The other core part of my research focused on how men and women functioned socially. In order to try to understand what it meant to “be male.” I spent two weeks living with a group of men and one month as a man. I created a persona of myself, Ben, and tried to only do things that were officially sanctioned by my manly advisors. This meant no Ani Difranco for a whole month…and a whole lot of Die Hard. It also meant binding my breasts, stippling on facial hair with mascara and a toothbrush, and learning how to pee standing up. I also learned how to ride a motorcycle and shoot guns. I created a focus group of men who knew about the project to act as my advisors on everything to the way I walked to my intonation when speaking. I shopped with men, played video games with men, and even ate like men…which for my men meant a whole lot of frozen pizzas and canned chili.
Here are the only photos that survived multiple moves:
After my month as Ben the plan was to spend an entire month as a girly girl. I would let my roommates play dress up with me. I would learn how to apply make up. I would wear girl shoes and dresses and watch more Sex in the City than any human should be subjected to. The weird thing was, I was so uncomfortable with the attention that I was getting as a girl that I decided to cut the experiment short. I had always kind of flown under the radar, and the unwanted cat calls were too much for me to handle.
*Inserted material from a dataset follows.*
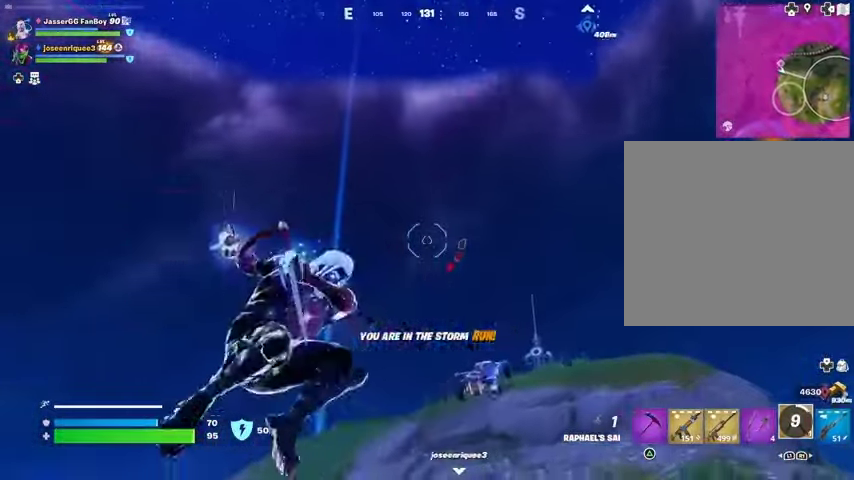
{"buttons": [], "left_stick": "up-left", "right_stick": "down-right", "events": [[67, "left_stick", "up-left"], [333, "left_stick", "down-left"], [433, "left_stick", "up-left"], [433, "right_stick", "down-right"]]}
Through additional research I started to uncover that the way kids play is deeply rooted in gender. Boys will naturally gravitate towards competition and finding ways to make their play about winning, while girls will create elaborate stories to explain the world around them.
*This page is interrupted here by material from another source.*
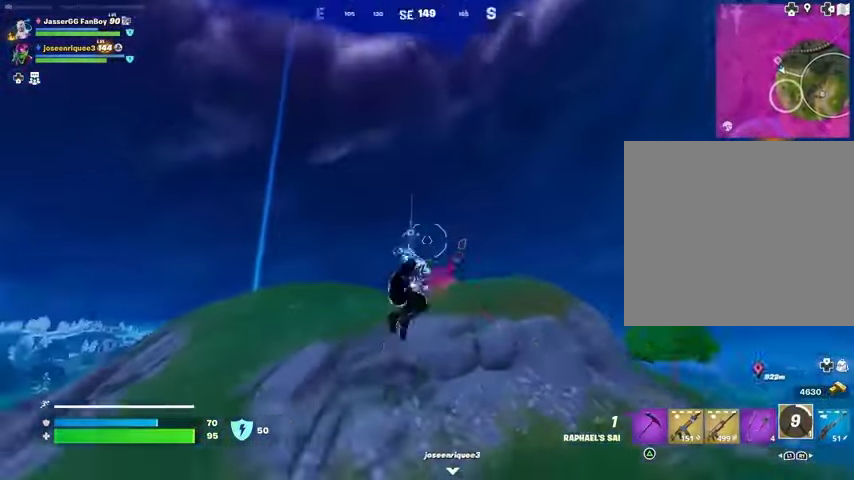
{"buttons": [], "left_stick": "up-left", "right_stick": "center", "events": [[33, "right_stick", "center"], [233, "L2", "down"], [267, "right_stick", "up-left"], [333, "right_stick", "center"], [367, "L2", "up"]]}
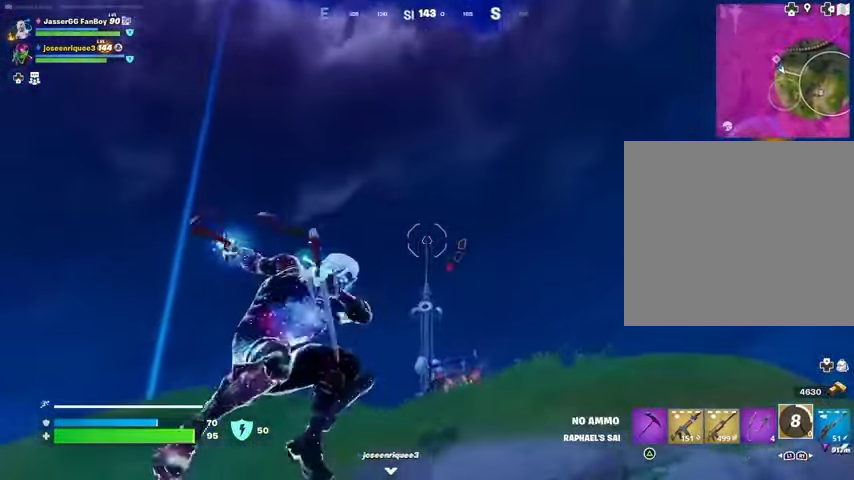
{"buttons": [], "left_stick": "up-left", "right_stick": "down", "events": [[133, "right_stick", "up-left"], [300, "right_stick", "down"]]}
So seeing this video of Riley made me think: Right on! You can be whoever you want to be and play with whatever you want to play with. I had my fair share of Barbies (granted mine all worked for NASA) but thanks to Brandon I also had tons of matchbox cars. I loved to build things and collected Knex well into my 20’s, but I also used those structures to create fantasy lands for my Littlest Pet Shop characters to play in. I think Riley will eventually realize that it is not the color of the toy we play with that matters, but how we play with it.